= Document text =
*****

One of the most rewarding aspects of collecting contemporary jewellery is the opportunity to commission pieces directly from the designers and makers. This gives you the chance to tailor the design to suit your personal style and taste.
Do not be discouraged if you like a certain design style but would like to commit something smaller or bigger! You are the jeweller’s canvas and they will work with you to create something you are comfortable with - your confidence while wearing the jewellery reflects well on the designer.
It also might be tempting to choose ‘celebrity jewellers’, but it is best to trust your taste. Bespoke jewellery is all about creating jewels for the individual, not about wearing a brand.
With jewellery the term ‘ethical’ can be contentious, but it is an area of increasing importance.
Diamond and gold mining industries have often and rightly attracted bad press, but there are numerous groups seeking to ensure that minerals and stones are sourced in a responsible manner. For example, one of the most prominent independent certification symbols for gold and associated precious metals from small-scale to artisanal miners comes from the Fairtrade Foundation, which works in conjunction with the Alliance for Responsible Mining.
The mark guarantees that miners receive fair pay, work in a safe and healthy environment, and no child labour is used. It also promotes care for the environment and social development of the communities.

*****

= Material shown =
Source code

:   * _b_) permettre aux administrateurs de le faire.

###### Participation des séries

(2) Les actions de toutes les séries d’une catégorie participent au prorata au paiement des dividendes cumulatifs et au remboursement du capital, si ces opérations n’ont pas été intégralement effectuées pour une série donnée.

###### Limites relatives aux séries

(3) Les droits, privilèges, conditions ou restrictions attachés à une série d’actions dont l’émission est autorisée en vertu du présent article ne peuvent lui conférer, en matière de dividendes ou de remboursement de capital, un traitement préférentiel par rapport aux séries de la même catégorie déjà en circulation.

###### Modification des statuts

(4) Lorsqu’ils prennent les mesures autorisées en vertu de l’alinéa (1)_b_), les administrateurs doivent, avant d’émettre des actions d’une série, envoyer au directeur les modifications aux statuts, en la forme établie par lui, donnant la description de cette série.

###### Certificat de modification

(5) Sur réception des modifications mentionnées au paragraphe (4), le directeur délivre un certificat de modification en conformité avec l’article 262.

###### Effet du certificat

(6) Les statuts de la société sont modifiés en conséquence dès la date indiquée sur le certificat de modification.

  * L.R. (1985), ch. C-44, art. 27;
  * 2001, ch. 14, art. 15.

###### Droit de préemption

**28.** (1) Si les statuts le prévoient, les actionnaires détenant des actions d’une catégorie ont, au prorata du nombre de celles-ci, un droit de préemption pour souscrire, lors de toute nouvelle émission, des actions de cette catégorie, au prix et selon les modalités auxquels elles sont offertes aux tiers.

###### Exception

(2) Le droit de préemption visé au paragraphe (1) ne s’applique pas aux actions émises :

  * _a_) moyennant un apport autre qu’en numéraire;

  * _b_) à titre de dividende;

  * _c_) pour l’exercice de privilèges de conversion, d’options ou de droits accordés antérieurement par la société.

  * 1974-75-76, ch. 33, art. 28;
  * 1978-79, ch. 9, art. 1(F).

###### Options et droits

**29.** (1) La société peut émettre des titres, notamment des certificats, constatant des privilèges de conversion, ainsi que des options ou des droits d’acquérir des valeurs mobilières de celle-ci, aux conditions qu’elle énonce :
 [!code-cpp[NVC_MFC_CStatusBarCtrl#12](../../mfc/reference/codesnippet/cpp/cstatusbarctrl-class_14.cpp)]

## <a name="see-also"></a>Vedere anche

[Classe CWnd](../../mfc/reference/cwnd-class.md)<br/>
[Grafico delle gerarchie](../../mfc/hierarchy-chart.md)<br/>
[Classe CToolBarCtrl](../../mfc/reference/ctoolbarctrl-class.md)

*****

= Work instructions =
[1] According to the jewelry passage, which organization works with the Fairtrade Foundation on its certification mark for gold and associated precious metals?
[2] Write the next part of the jewelry passage, picking up after its last sentence.

= Responses in order =
[1] The Alliance for Responsible Mining.

[2]
Many jewellers also actively work with local communities to help them profit from making and selling their work, which both improves their standard of living and gives them the opportunity to maintain traditional jewellery skills that might otherwise decline or disappear.
In collecting contemporary jewellery the relationship with the jeweller is paramount. The reputation and integrity of the jeweller is the most important factor in making you feel comfortable when buying or commissioning a piece.
Many people enjoy combining different styles from a variety of makers, while other collectors are devoted to a single designer and maintain a special relationship with them, developing it over many years. Do whatever suits you, because more than anything else, it is important to wear your jewellery with pride. Jewellery is all about making statements about yourself without having to say a word.